=== Brief ===
What are the lines, word for word, from the line with "wybredny przynęty muszą" up to and including the line with "dan hidupkan ulang komputer. Saat" in the records below? Omit the pictures.

[Extracted page text data]
BEGIN
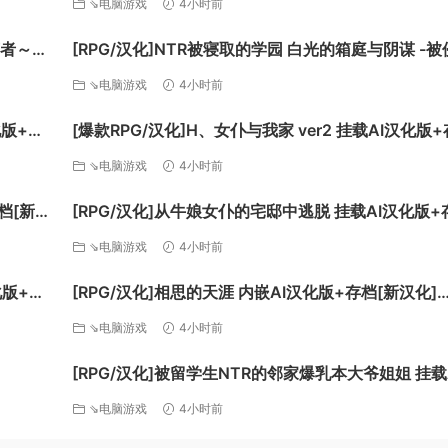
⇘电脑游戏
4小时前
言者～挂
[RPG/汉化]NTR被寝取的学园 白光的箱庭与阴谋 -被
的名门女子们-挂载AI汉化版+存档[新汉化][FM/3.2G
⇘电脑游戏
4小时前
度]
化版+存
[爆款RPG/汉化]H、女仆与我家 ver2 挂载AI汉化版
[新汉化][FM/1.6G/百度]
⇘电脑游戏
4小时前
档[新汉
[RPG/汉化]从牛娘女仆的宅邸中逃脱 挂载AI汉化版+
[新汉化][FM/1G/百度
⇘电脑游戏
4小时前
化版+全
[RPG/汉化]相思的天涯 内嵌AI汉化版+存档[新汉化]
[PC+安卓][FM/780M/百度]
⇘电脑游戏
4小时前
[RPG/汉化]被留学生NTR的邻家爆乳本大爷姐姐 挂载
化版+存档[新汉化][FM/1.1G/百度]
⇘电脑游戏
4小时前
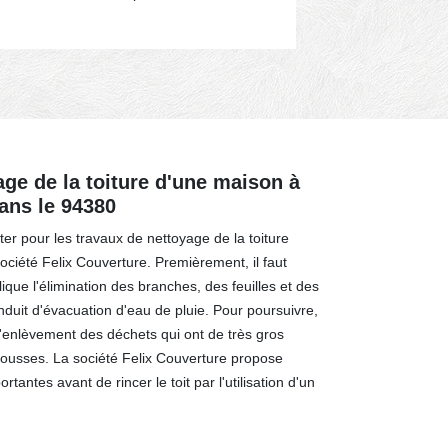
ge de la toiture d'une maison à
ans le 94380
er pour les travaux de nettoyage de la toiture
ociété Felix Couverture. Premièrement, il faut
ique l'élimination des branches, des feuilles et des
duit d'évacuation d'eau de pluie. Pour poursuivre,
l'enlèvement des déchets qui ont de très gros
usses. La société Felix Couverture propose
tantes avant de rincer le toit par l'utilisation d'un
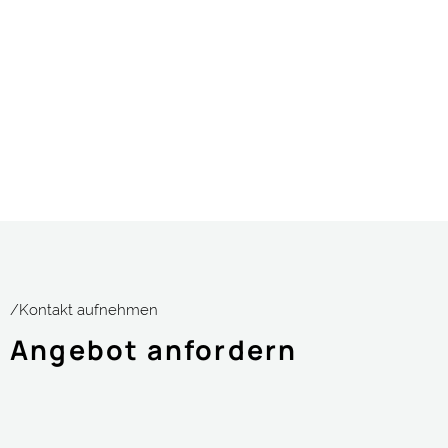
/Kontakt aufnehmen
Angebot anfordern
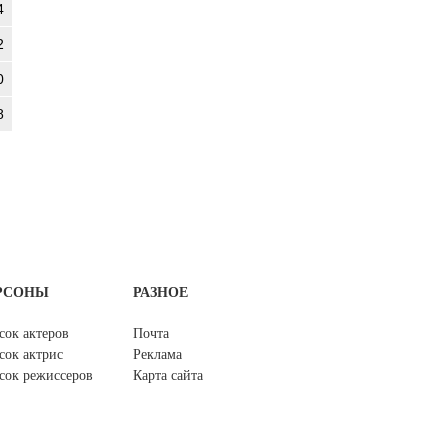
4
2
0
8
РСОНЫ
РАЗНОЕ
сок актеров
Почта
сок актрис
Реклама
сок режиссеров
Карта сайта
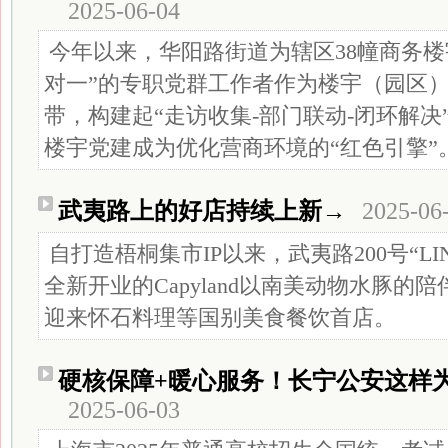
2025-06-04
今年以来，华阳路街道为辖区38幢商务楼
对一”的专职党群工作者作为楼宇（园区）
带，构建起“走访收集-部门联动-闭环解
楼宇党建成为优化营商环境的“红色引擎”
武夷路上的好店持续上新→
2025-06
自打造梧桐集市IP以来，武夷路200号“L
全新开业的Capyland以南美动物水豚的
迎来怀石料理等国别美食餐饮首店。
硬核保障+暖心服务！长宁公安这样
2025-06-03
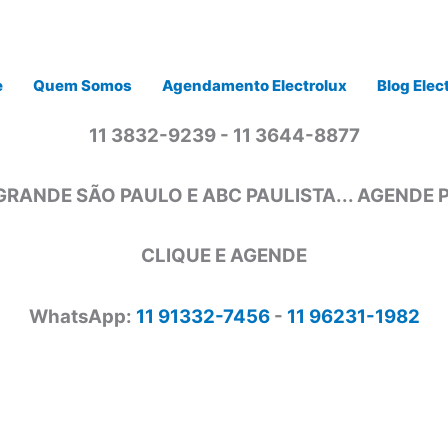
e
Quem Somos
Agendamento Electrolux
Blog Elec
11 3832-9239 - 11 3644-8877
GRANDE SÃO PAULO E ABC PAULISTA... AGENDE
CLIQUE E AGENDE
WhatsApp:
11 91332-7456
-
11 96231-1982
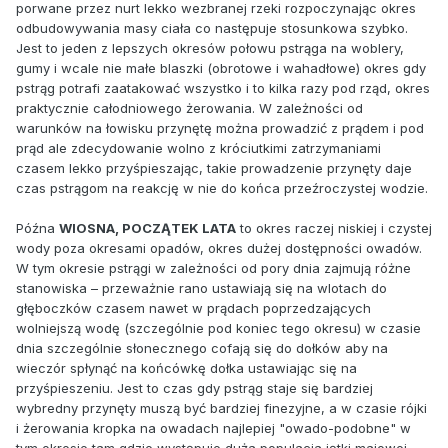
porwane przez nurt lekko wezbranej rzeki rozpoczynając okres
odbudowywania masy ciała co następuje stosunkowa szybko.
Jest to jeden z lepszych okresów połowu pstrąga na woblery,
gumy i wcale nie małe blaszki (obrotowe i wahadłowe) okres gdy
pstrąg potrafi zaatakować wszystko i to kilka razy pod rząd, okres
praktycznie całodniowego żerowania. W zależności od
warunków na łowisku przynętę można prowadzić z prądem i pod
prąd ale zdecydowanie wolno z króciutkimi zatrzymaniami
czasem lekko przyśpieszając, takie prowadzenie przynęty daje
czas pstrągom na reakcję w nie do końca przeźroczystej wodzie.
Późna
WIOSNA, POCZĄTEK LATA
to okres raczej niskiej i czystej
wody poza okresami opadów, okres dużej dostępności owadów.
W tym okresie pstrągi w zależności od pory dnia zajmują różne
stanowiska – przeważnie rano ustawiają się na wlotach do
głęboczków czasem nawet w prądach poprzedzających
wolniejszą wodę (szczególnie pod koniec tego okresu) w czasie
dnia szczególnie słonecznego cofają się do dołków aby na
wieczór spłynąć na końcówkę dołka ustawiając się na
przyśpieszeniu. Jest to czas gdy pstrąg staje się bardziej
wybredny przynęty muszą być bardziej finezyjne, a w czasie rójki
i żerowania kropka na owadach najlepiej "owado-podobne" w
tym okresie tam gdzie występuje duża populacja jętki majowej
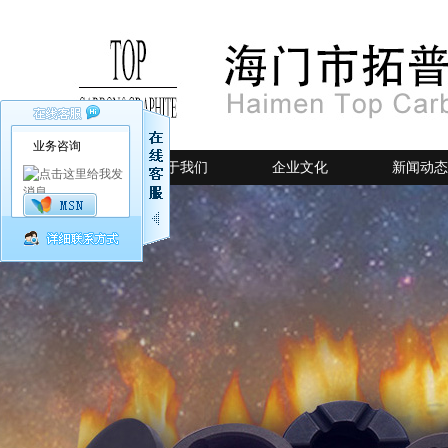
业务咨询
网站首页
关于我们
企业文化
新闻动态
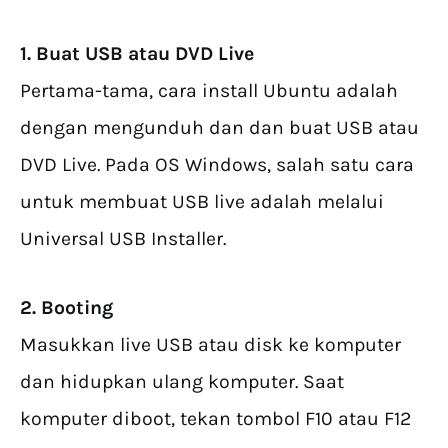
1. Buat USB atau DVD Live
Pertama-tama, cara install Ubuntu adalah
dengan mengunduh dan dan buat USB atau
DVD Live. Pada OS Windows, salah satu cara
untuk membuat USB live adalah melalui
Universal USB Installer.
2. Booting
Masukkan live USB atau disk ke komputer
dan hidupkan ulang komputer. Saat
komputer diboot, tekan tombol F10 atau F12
END
=== Exercise answer ===
wybredny przynęty muszą być bardziej finezyjne, a w czasie rójki
i żerowania kropka na owadach najlepiej "owado-podobne" w
tym okresie tam gdzie występuje duża populacja jętki majowej
业务咨询
网站首页
关于我们
企业文化
新闻动态
1. Buat USB atau DVD Live
Pertama-tama, cara install Ubuntu adalah
dengan mengunduh dan dan buat USB atau
DVD Live. Pada OS Windows, salah satu cara
untuk membuat USB live adalah melalui
Universal USB Installer.
2. Booting
Masukkan live USB atau disk ke komputer
dan hidupkan ulang komputer. Saat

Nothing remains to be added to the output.